Case Presentation: A 32-year-old female with anxiety and depression presented to the ED after seizure episode. Upon admission, the patient was hemodynamically stable with normal vital signs and laboratory analysis. Physical examination revealed an unresponsive, well-nourished female with her eyes closed, jaw clenched, and arms and legs rigidly extended, consistent with a dystonic episode. She received diphenhydramine which relaxed her jaw and extremities and ended the event. 20 minutes later, she experienced another event that was different in appearance from the previous episode and was terminated with the same medication, leading to the diagnosis of psychogenic non-epileptic seizures (PNES). Subsequent CT and MRI of the head were unremarkable. EEG was negative for any epileptiform discharges. Upon resolution of her symptoms, she denied a personal or family history of seizures, head trauma, or drug or other medication use. She revealed that two days ago while at talk therapy, she disclosed an episode of prior sexual abuse, which was emotionally painful.
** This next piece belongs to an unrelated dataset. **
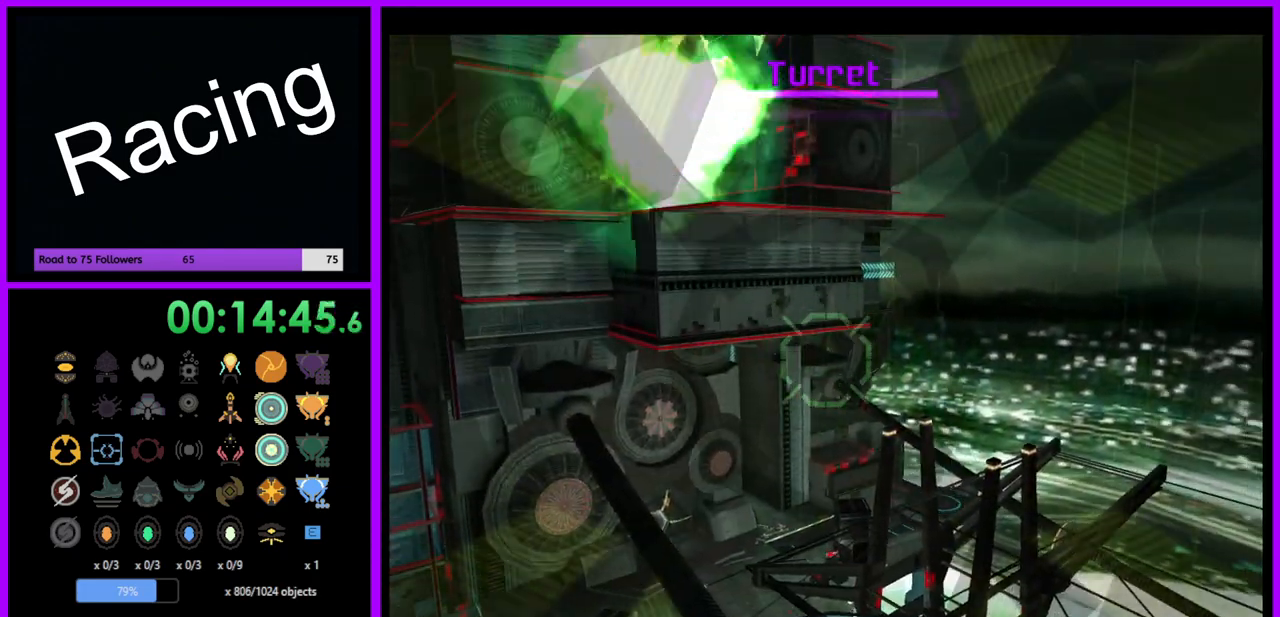
Gameplay with a controller (Nintendo layout); each line is a JSON object with the inputs held at the frame after it. "events" lists button and stick changes between this image and that frame as [ms after this image, input, new state], when the widget could be followed in between. Not read: L3 R3.
{"buttons": [], "left_stick": "up", "right_stick": "center", "events": [[283, "A", "down"], [350, "A", "up"]]}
In the ensuing hours, she experienced intermittent eyelid twitching followed by shaking of the lower extremities. Over the next day, the leg shaking increased in intensity and spread to the arms, prompting her to seek medical attention. Over the course of her three-day hospitalization, she had multiple episodes, each one associated with a different rigid posture. These were captured on continuous video EEG and revealed no epileptiform discharges. Repeat laboratory testing was normal. She was diagnosed with PNES and was discharged home to be followed by psychiatry and neurology.

Discussion: The aim of the present report is to highlight the difficulties in formulating a differential diagnosis for PNES and discuss the psychiatric and neurological aspects of its treatment. PNES are seizure-like events characterized by behaviors, movements, sensations, or states of awareness that lack an organic, neurobiological pathology. PNES are thought to be somatic manifestations of underlying psychological unrest, and may resemble epileptic seizures, acute dystonia, or vasovagal syncope. Affected patients are at an increased risk of iatrogenic harm due to the difficulties in diagnosing and managing such seizures. Video EEG without epileptiform features as well as the semiology of non-epileptic seizures are used to support a PNES diagnosis. Once the diagnosis is made, treatment should focus on addressing psychiatric comorbidities and minimizing the use of anticonvulsants unless comorbid epilepsy is present.

Conclusions: PNES is a challenging diagnosis but should be considered in a patient with intractable seizures. It will guide future treatment options with the goal to decrease hospitalization and iatrogenic injury.